The compounding effect is the real story. Teams with safe, fast releases improve their software continuously, because improvement is cheap. Teams with risky, manual releases stop improving, because every change is a gamble. Twelve months later, one application has had fifty small upgrades. The other has had three big scary ones and a growing list of “we should really fix that someday.”
The cost of setting this up at build time, inside a project like ours? Roughly a day of work within a 4–8 week build. The cost of retrofitting it two years later, after the application has grown and nobody remembers the deploy steps? Considerably more, and that’s if anyone bothers.
Three questions to ask any software developer
If you’re hiring anyone to build custom software, us or not us, three questions sort the field quickly.
- “Walk me through how a change gets to production after launch.” The answer should be a process, not a person.
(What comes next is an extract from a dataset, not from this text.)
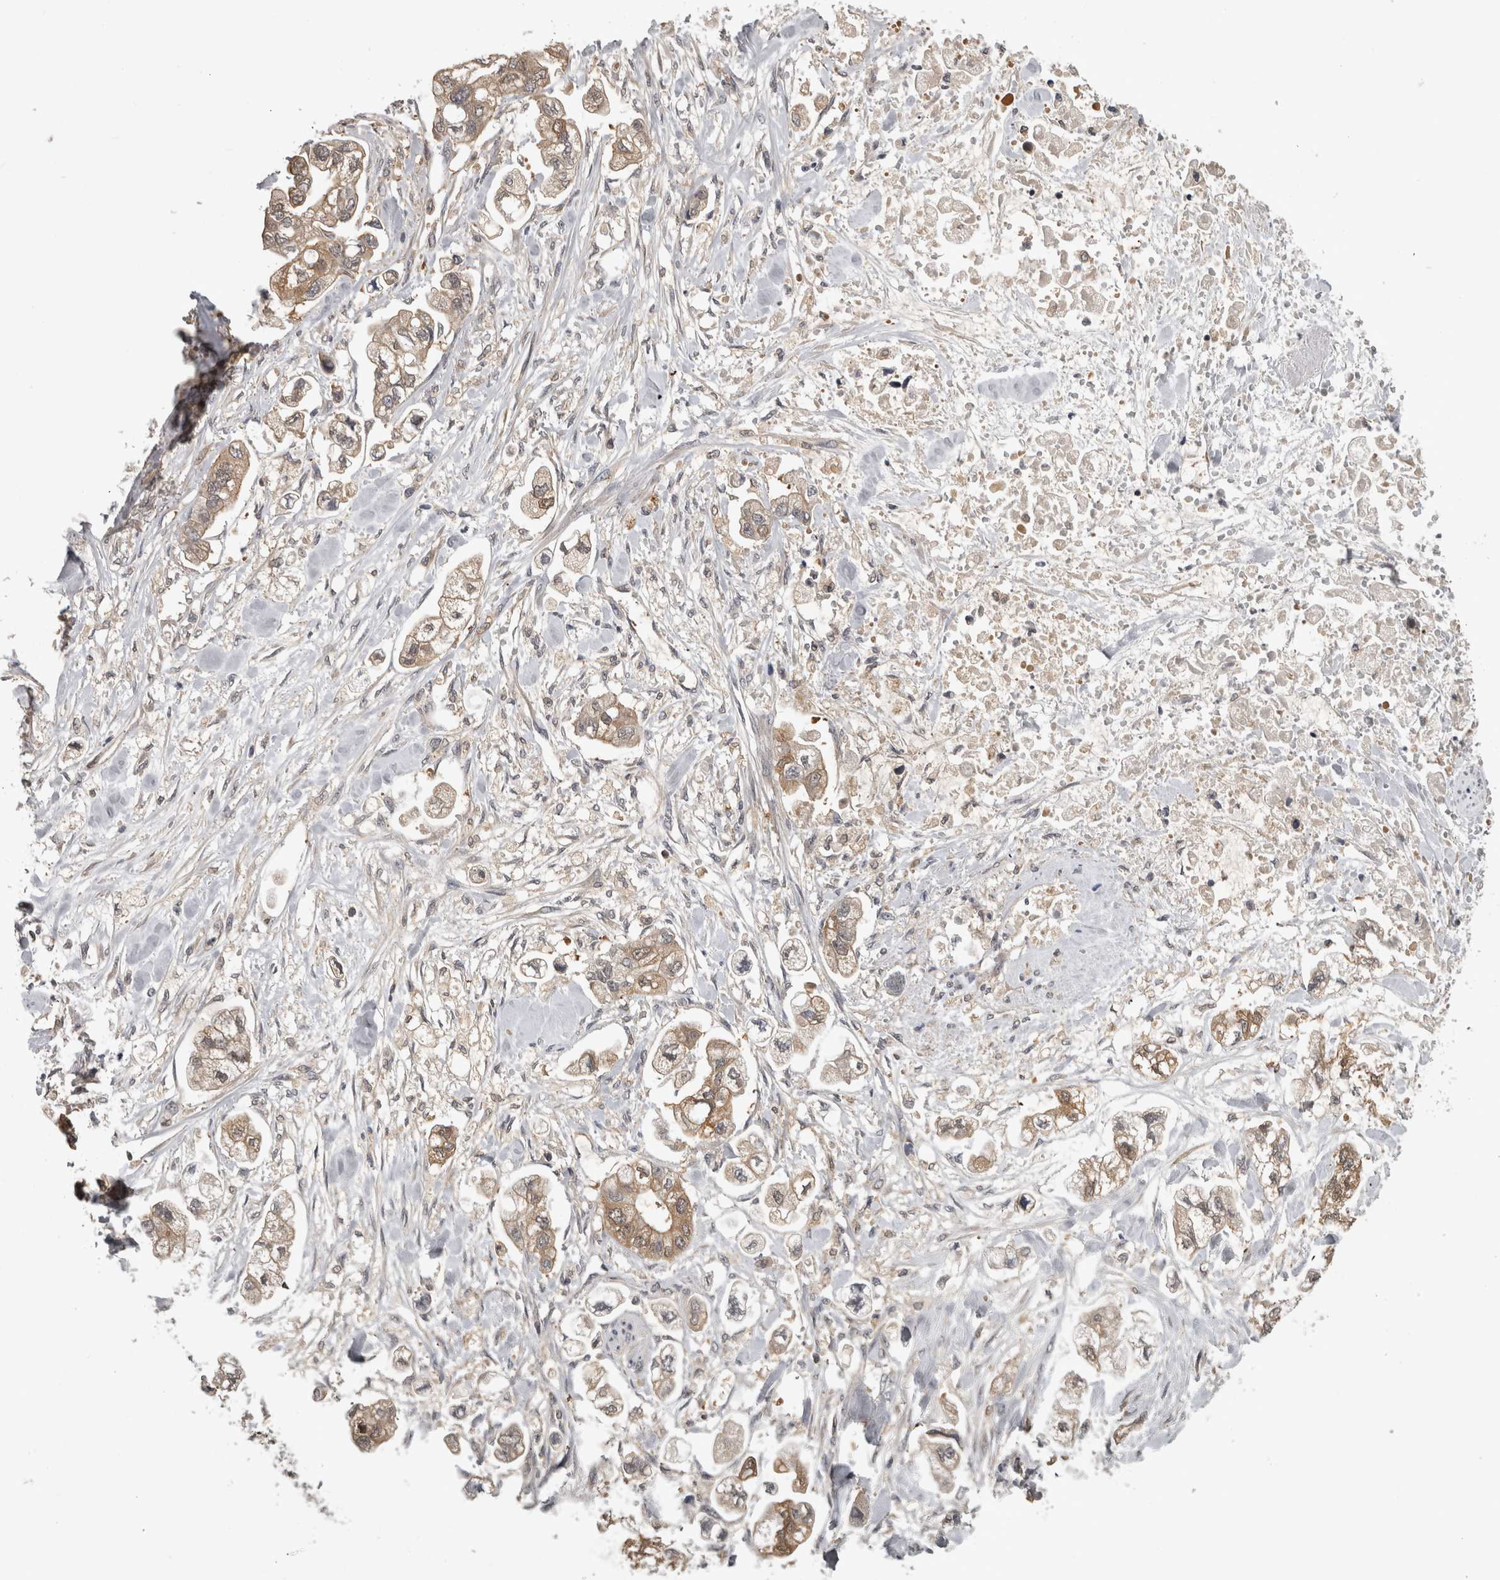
{"staining": {"intensity": "moderate", "quantity": ">75%", "location": "cytoplasmic/membranous"}, "tissue": "stomach cancer", "cell_type": "Tumor cells", "image_type": "cancer", "snomed": [{"axis": "morphology", "description": "Normal tissue, NOS"}, {"axis": "morphology", "description": "Adenocarcinoma, NOS"}, {"axis": "topography", "description": "Stomach"}], "caption": "Moderate cytoplasmic/membranous positivity is identified in about >75% of tumor cells in stomach cancer.", "gene": "APRT", "patient": {"sex": "male", "age": 62}}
If the answer is “I deploy it,” ask what happens when they’re on vacation.
- “If a release breaks something, how do we get back to the version that worked?” The answer should involve a rollback measured in minutes, not a debugging session measured in days.
- “Will I be able to see the history of every change?” The answer should be yes, in a repository you own. If the history lives somewhere you can’t see, so do the problems.
None of these questions require you to know how to code. They’re the same questions you’d ask any contractor: how do you do the work, what happens when something goes wrong, and where’s the paper trail.
The quiet part
CI/CD never shows up in a demo. No client has ever gasped at a deployment pipeline. It’s plumbing, and like plumbing, you only notice it when it’s missing, usually at the worst possible moment, usually expensively.
But it’s also the difference between software that gets better every month and software that calcifies the day the developer’s last invoice clears. A build is not finished when the first version ships. The applications that earn their keep are the ones that keep changing safely. And safety, in software, is not a personality trait. It’s a pipeline.